Finding the most similar list from predicate knowledge base in Prolog

Question

I have a problem in which I have a list of elements and I have to cycle through all instances of a particular /2 predicate to find which one has he highest number of matching elements in its list. In terms of implementation I can't seem to figure out how I should be updating the highest match so far and then stopping when there are no more.

findAnswer(MyList, HighMatchNum,_):-
    answer(X,Y),
    myIntersection(MyList, Y, NUM), //handles a single instance check and returns how many elements match.
    NUM > HighMatchNum,
    findAnswer(MyList, NUM, answer(X,Y)).

//Knowledge base
 answer(sample1, [a,b,c,d]).
 answer(sample2, [d,c,e]).

Answer 1

there is library(aggregate):

findAnswer(MyList, HighMatchNum, K) :-
    aggregate_all(max(N, Key),
              (   answer(Key, List),
                  myIntersection(MyList, List, N)
              ),
              max(HighMatchNum, K)).

myIntersection(MyList, List, N) :-
    intersection(MyList, List, L),
    length(L, N).

% Knowledge base
answer(sample1, [a,b,c,d]).
answer(sample2, [d,c,e]).

yields

?- findAnswer([a], C, K).
C = 1,
K = sample1.

?- findAnswer([d,e], C, K).
C = 2,
K = sample2.

Answer 2

To find the best, we have to search through the whole list, to its end. We will maintain the best so far and its score as additional arguments:

best_match(MyList,R-RN):-
  findall(X, (answer(A,L), X=A-L), ALL),
  ALL = [A-L|T],
  myIntersection(MyList, L, N),
  find_best(MyList,T,A,N,R,RN).

find_best(_,[],A,N,A,N).
find_best(MyList,[B-H|T],A,N,R,RN):-
  myIntersection(MyList, H, K),
  ( K>N -> find_best( MyList, T, B, K, R, RN)
    ;      find_best( MyList, T, A, N, R, RN ).

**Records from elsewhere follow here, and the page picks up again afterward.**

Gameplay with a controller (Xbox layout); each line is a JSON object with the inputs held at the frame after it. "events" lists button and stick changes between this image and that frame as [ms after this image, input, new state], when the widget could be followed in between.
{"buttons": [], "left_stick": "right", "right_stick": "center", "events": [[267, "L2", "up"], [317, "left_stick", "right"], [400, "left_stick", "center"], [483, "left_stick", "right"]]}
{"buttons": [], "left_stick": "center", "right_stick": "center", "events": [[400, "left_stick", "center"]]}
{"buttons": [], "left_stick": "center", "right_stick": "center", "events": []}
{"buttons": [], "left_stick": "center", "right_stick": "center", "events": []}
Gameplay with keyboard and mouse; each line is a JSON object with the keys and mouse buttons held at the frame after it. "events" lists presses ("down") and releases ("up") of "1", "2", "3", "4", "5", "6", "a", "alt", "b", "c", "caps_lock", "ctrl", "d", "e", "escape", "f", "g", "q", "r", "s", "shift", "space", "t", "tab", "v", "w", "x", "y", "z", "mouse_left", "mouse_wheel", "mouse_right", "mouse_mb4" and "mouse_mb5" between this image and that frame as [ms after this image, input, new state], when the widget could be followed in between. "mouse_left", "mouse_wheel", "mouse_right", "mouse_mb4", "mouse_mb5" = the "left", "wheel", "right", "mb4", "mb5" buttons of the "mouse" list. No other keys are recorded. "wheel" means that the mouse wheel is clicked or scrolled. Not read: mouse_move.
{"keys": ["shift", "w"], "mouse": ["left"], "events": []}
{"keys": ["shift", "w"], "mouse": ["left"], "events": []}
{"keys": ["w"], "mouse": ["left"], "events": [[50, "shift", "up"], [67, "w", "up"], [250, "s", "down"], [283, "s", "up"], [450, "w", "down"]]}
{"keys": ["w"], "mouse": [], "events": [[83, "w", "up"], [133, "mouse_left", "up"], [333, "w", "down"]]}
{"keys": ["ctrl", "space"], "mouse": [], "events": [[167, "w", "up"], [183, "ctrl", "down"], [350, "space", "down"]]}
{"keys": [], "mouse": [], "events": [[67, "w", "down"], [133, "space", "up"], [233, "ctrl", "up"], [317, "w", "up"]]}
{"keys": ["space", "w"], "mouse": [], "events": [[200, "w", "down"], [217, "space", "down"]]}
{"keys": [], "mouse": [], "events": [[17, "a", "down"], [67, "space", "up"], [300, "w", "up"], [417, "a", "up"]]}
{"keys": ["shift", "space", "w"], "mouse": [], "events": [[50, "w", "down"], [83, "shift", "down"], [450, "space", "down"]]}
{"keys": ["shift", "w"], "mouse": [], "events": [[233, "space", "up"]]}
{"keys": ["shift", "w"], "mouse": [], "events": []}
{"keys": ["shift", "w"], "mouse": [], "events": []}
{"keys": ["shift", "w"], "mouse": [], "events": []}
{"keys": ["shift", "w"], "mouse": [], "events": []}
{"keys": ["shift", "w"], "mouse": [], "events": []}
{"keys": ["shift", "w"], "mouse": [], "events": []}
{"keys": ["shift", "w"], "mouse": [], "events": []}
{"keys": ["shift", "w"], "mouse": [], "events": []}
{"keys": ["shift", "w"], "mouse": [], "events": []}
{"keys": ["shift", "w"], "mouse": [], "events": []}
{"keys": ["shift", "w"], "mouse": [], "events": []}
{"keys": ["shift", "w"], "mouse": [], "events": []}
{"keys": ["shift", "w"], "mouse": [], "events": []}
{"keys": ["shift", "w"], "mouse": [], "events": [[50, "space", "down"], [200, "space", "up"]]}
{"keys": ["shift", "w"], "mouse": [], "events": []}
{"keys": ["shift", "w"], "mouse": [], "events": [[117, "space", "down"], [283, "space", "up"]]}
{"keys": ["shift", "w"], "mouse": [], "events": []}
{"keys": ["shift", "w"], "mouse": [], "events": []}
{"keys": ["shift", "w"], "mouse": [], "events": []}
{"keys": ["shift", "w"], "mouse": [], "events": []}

this produces the name and score of the best match.

Answer 3

Simply assert it, I can not see how you can propagate the max value in your solution.

:- dynamic maxval/1
:- maxval(0).

findAnswer(MyList, HighMatchNum) :-
    answer(X,Y),
    myIntersection(MyList, Y, NUM), %handles a single instance check and returns how many   elements match.
    NUM > HighMatchNum,             %If this fails, try other answer
    retract(maxval(_), assert(maxval(X)),!, %else retract the previous value and assert the new one
    findAnswer(MyList, NUM).

Finally check the value of maxval/1 as maxval(X). This algorithm will always fail so you will get the solution in the user database, the problem is with your implementation, you may check your logic. However it will assert the proper answer. You must remember to always implement a base case for any recursive procedure.